The Union Home Ministry’s (MHA) appeal against a Jammu and Kashmir High Court order to repatriate a 62-year-old housewife who was deported to Pakistan post Pahalgam terror attack said the “judiciary should not override” the executive’s decision to deport a foreign national.
It said the High Court order was constitutionally impermissible and unsustainable, as it directed the enforcement of a judicial writ beyond the sovereign territory of India to Pakistan, where she was deported and was thus ultra vires.
The Ministry also said that the court’s direction was “legally unenforceable and diplomatically untenable.”
“There exists no extradition treaty, legal instrument, or international obligation binding Pakistan to return her to India. The Indian government cannot, under existing international law, compel a sovereign nation to surrender a non-citizen,” the MHA said.
The Home Ministry said “courts must preserve the institutional boundaries necessary for effective governance” and the order, if allowed to stand, would establish a dangerous precedent.
Staying for 38 years
The MHA filed a Letters Patent Appeal (LPA) before a Division Bench of the High Court against a June 6 order by judge Rahul Bharti who directed the Union Home Secretary to bring back the petitioner Rakshanda Rashid in 10 days. Married to an Indian, Ms. Rashid had been staying in Jammu for 38 years on a Long-Term Visa (LTV), which was extended annually even as her citizenship application is pending with the MHA since 1996. On April 29, at the time of deportation, the LTV did not exist, the MHA said. Ms. Rashid had said in her petition that she applied for LTV renewal in January and the application was never rejected. After the April 22 Pahalgam terror attack, where 26 people were killed, the MHA cancelled the visas of all Pakistani citizens and asked them to leave the country by April 29. The order exempted those with LTVs or Pakistani women married to Indian citizens.
The Ministry said that while passing the order, the single judge “failed to appreciate the circumstances and the national security considerations and the reasonable apprehension posed by the Pakistani nationals staying in India on account of war-like situation between India and Pakistan.” It added that the order is “contrary to the principles of judicial restraint in the matters concerning national security and international relations, particularly in dealing with the national of a hostile country.”
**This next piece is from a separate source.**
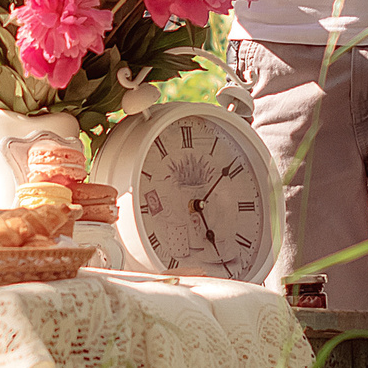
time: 5:08
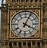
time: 4:04
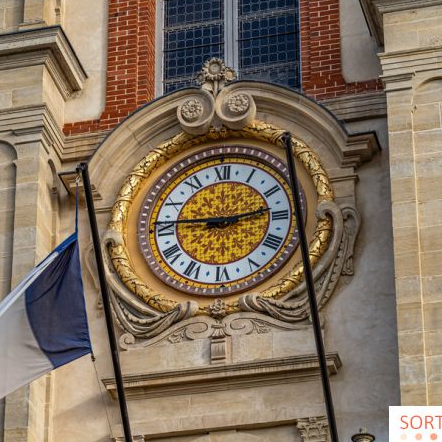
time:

It said the order was “based on assumption that marriage to an Indian citizen entitles her to claim a right to reside in India or to have her deportation reopen.”
‘Subject to control’
“It is well settled law that a foreign national does not acquire Indian nationality or legal residency rights solely by virtue of marriage. A foreigner does not possess a fundamental right to reside in India and their entry and stay are subject to regulatory control of the state under Foreigners Act, 1946. Because it is a trite law that a foreign national do not enjoy rights guaranteed under Article 19. The only fundamental right available to a foreigner is under Article 21 of the Constitution of India which does not confer any right to remain in India once a visa expires or is revoked,” the MHA said.
The Ministry said the order would set a dangerous precedent and “may be cited by foreign nationals to invoke Article 226 for personal repatriation” and the outcome “threatens the integrity of constitutional separation and immigration enforcement alike.”
The judiciary, by ordering the repatriation of a foreign national from another sovereign country, had encroached on into the domain of the Union Executive, whose functions under Article 73 include decisions regarding foreign relations, immigration policy, and national security, the Home Ministry said.